» Your instructions: Keep only the lines of the data below that contain "Figure", and copy them.

** Information follows **

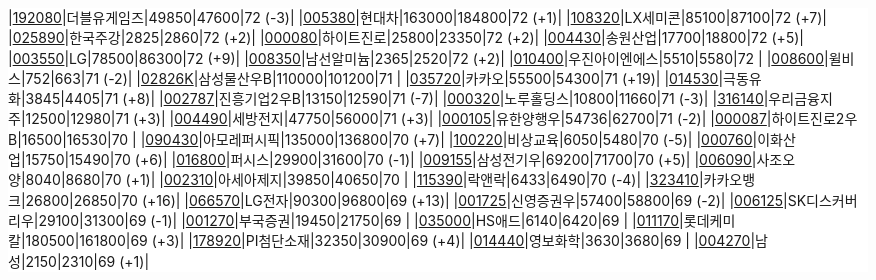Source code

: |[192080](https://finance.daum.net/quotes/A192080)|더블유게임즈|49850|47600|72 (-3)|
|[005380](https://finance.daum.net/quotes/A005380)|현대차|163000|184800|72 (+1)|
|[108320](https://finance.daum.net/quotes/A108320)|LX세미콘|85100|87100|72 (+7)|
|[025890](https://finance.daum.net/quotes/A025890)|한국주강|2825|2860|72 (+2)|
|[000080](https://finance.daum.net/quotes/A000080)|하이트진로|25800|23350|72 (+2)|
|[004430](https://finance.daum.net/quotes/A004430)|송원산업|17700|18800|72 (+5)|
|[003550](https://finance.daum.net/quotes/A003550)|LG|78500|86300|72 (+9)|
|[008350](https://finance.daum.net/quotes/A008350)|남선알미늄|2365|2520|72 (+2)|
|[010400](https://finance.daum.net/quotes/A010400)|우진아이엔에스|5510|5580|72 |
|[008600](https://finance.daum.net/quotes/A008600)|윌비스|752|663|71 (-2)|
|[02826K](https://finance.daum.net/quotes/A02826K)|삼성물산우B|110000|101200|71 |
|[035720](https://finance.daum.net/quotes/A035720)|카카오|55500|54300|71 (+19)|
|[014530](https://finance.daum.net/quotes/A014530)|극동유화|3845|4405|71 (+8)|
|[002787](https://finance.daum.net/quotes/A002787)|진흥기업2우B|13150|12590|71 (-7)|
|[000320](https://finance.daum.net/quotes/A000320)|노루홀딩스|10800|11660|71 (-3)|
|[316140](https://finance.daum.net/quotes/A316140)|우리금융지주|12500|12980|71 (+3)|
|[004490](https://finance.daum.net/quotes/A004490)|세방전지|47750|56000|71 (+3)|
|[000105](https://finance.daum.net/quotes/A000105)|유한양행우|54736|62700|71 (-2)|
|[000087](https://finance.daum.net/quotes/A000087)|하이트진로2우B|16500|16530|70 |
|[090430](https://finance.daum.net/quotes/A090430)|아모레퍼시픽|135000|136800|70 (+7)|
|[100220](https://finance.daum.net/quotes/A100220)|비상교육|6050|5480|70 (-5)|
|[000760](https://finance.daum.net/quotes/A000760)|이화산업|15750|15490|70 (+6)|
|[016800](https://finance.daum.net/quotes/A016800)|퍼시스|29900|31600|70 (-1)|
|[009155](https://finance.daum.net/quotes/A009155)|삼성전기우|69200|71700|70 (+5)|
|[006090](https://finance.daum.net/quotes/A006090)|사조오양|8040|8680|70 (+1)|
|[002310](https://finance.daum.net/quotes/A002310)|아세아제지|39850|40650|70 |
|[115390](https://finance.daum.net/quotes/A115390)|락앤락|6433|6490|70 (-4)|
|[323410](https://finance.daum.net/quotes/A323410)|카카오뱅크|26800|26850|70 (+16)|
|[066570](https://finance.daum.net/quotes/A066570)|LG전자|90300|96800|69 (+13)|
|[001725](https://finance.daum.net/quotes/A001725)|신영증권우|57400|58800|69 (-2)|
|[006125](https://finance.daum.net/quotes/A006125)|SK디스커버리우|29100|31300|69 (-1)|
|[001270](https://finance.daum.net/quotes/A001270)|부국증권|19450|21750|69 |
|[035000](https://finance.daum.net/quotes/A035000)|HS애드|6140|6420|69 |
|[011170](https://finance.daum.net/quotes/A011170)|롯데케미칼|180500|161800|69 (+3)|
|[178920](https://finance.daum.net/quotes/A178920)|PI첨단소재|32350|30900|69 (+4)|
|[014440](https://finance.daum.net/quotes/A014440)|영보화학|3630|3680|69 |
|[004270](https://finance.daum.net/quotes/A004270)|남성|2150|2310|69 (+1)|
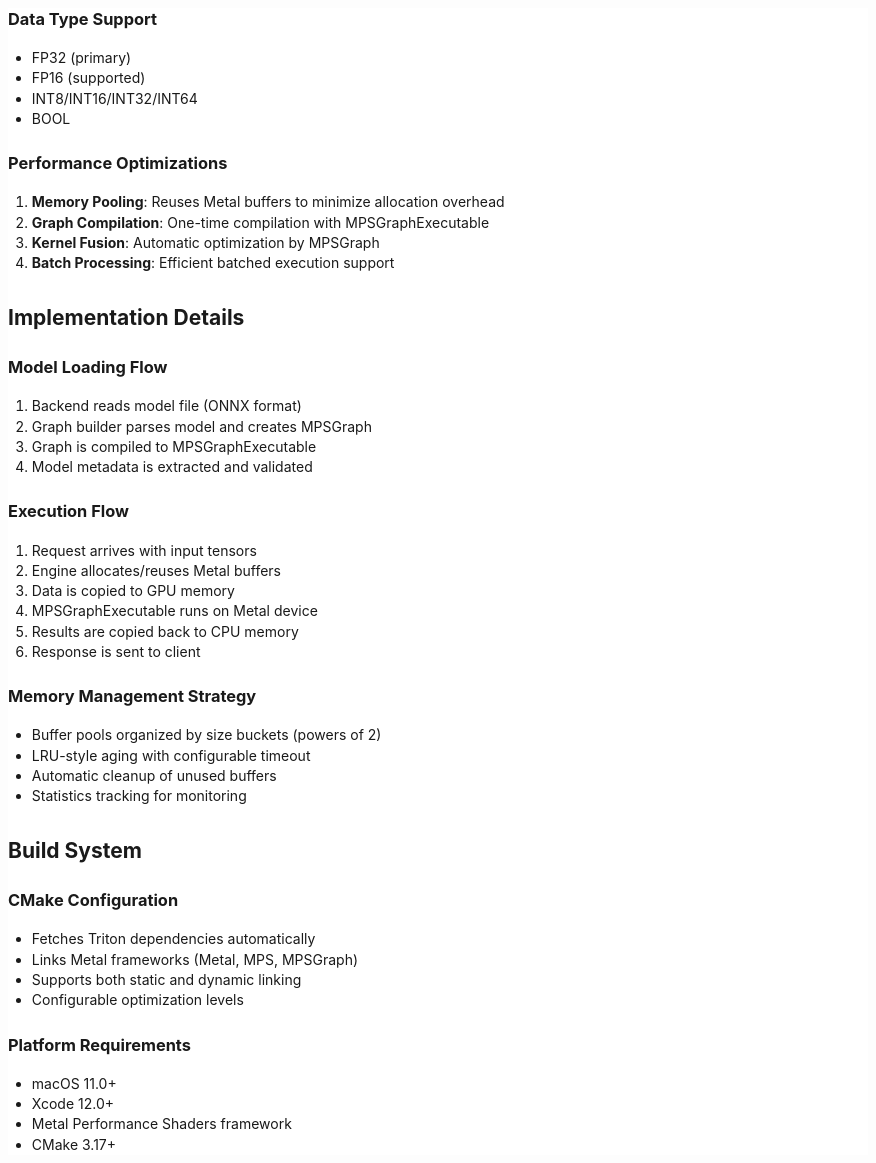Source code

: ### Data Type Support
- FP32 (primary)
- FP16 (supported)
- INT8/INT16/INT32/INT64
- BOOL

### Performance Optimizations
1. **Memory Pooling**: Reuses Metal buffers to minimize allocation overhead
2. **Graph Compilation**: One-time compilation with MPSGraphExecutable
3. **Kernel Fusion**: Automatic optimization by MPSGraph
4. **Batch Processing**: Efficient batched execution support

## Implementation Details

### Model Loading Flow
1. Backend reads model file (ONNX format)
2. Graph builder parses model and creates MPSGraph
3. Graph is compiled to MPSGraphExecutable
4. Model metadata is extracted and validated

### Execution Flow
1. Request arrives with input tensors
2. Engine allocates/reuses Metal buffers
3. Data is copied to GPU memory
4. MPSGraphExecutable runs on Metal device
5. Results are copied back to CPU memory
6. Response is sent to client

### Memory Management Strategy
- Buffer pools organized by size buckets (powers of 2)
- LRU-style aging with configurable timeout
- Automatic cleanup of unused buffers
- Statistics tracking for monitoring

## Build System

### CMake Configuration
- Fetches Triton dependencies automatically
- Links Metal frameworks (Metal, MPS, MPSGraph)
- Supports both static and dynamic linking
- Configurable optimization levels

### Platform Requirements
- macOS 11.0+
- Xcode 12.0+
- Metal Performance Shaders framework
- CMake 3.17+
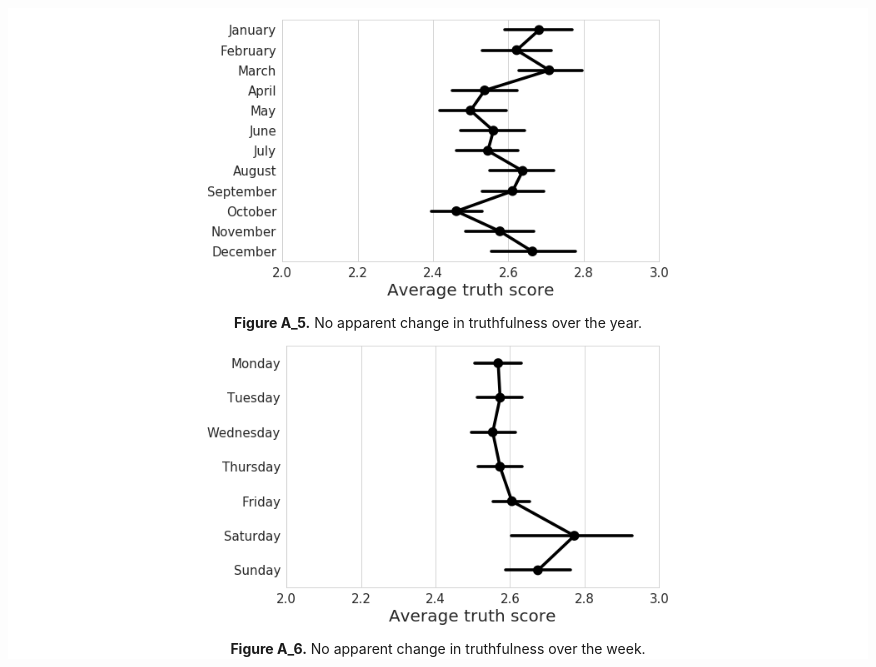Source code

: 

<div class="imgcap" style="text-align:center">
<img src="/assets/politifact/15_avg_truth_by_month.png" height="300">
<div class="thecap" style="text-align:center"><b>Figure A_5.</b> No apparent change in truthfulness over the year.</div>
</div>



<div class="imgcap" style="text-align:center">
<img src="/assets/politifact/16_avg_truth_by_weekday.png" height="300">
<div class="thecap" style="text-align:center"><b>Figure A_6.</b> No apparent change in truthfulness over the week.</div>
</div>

** End of Information **

» Answer to this problem:
<div class="thecap" style="text-align:center"><b>Figure A_5.</b> No apparent change in truthfulness over the year.</div>
<div class="thecap" style="text-align:center"><b>Figure A_6.</b> No apparent change in truthfulness over the week.</div>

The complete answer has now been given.